There doesn't seem to be any rhyme or reason why it will succeed sometimes while other times it won't. This is resulting in there being a high number of chunks buffered on the filesystem, with them not being flushed fast enough to cloudwatch. Even logs which are buffered in the morning one day still won't be flushed by the time I check the log stream the day after.

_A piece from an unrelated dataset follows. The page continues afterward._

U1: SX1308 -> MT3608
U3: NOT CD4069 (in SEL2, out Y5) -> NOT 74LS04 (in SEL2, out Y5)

Some other errors that we see on our production instruments running Fluent Bit are below, which seem to be causing Fluent Bit to fail when flushing .flb chunks buffered on disk. These chunks range in size from 4KB to upwards of 150KB, so it doesn't seem to discriminate based on chunk size.

The errors below also seem to show up erratically:

[tls] error: error:00000006:lib(0)::reason(6)

[tls] error: error:00000001:lib(0)::reason(1)

Fluent Bit Version Info

We started on Fluent Bit version 2.2.2 but I just recently upgraded to version 3.1.9, with no improvement in behavior

Cluster Details

IPv4 protocol I don't think throttling should be an issue, as each client is making calls to an individual log stream. OS: Windows x64

Application Details

Sometimes we will encounter 10 lines per second, while other times we might reach up to 60 lines per second. Log lines can range between ~100 to ~400 bytes

Steps to reproduce issue

Related Issues

svnaresh commented 4 days ago

We are also facing the same issue with Fluentbit mentioned in the above logs.